### DATASET CONTENT ###

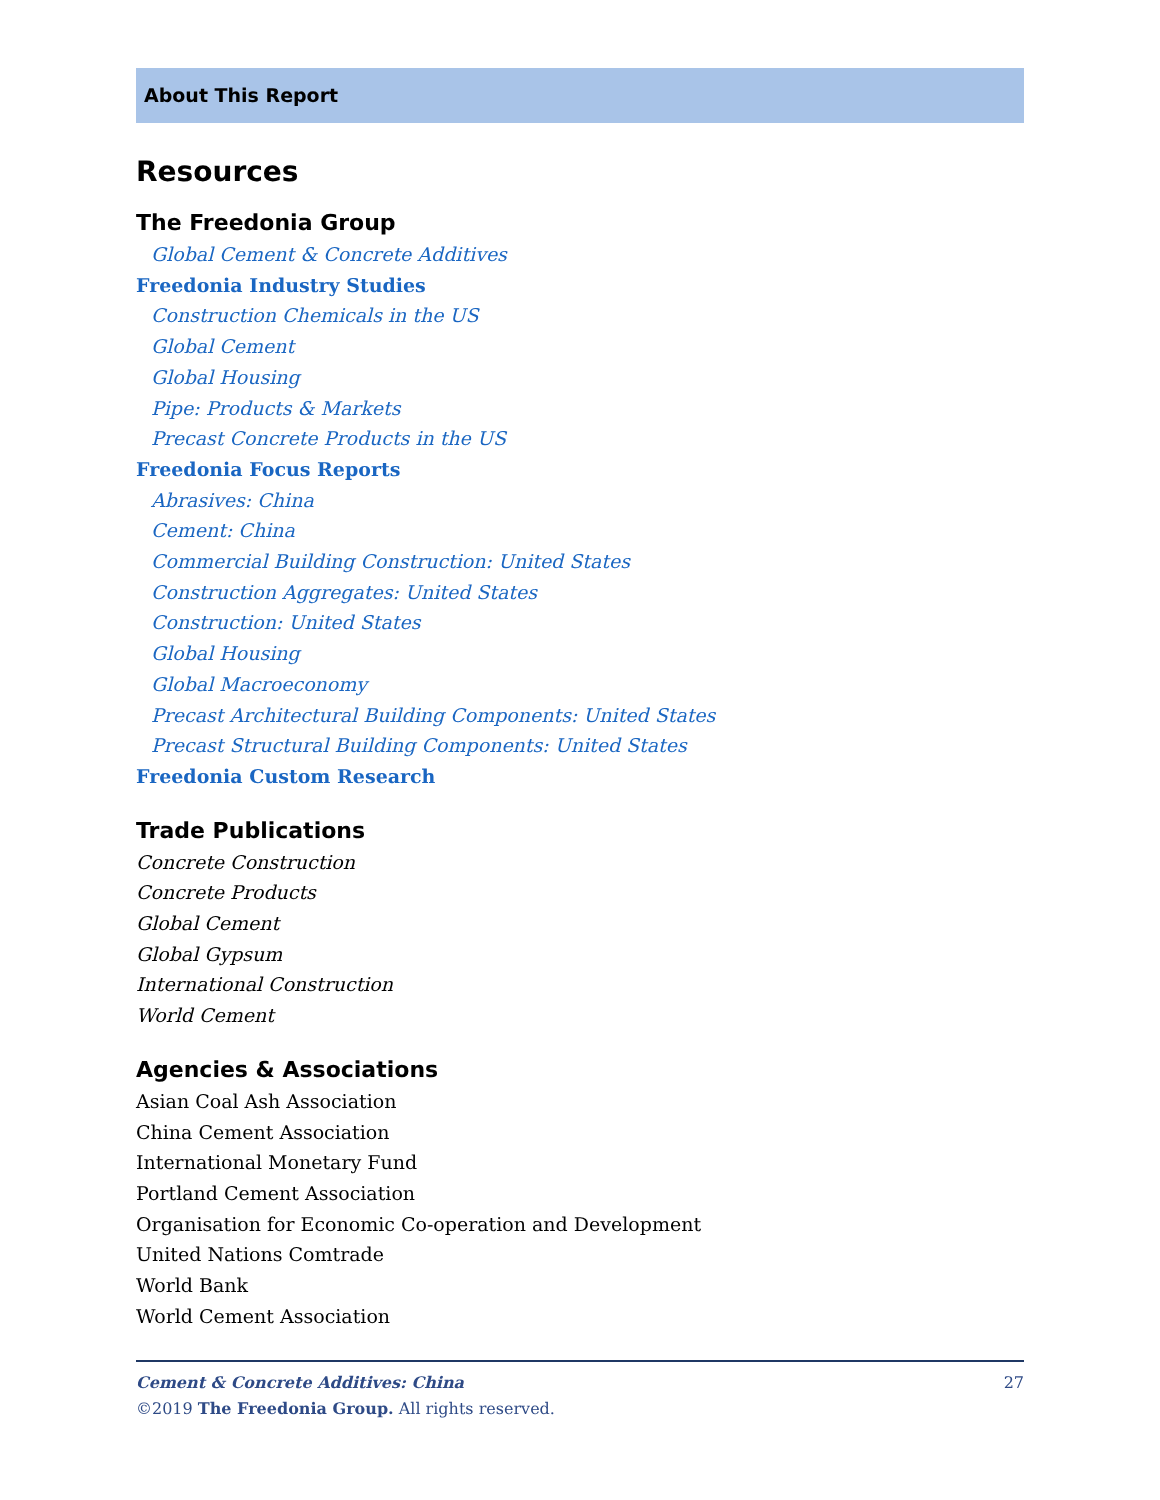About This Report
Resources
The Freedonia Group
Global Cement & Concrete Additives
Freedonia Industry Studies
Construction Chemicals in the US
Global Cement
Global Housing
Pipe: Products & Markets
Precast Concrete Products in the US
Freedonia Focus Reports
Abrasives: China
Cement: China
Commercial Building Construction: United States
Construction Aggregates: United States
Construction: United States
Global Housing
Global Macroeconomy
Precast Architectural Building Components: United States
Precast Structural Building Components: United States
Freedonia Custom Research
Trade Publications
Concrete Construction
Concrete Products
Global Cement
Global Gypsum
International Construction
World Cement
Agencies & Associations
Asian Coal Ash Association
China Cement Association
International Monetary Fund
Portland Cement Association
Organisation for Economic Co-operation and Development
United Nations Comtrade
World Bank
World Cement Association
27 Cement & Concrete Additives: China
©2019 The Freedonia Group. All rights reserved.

###

| TASK DIRECTIONS |
In the records above, take every line from the opening one through the line with "Cement: China" and repeat it exactly; pictures are not part of the copy.

| TASK OUTPUT |
About This Report
Resources
The Freedonia Group
Global Cement & Concrete Additives
Freedonia Industry Studies
Construction Chemicals in the US
Global Cement
Global Housing
Pipe: Products & Markets
Precast Concrete Products in the US
Freedonia Focus Reports
Abrasives: China
Cement: China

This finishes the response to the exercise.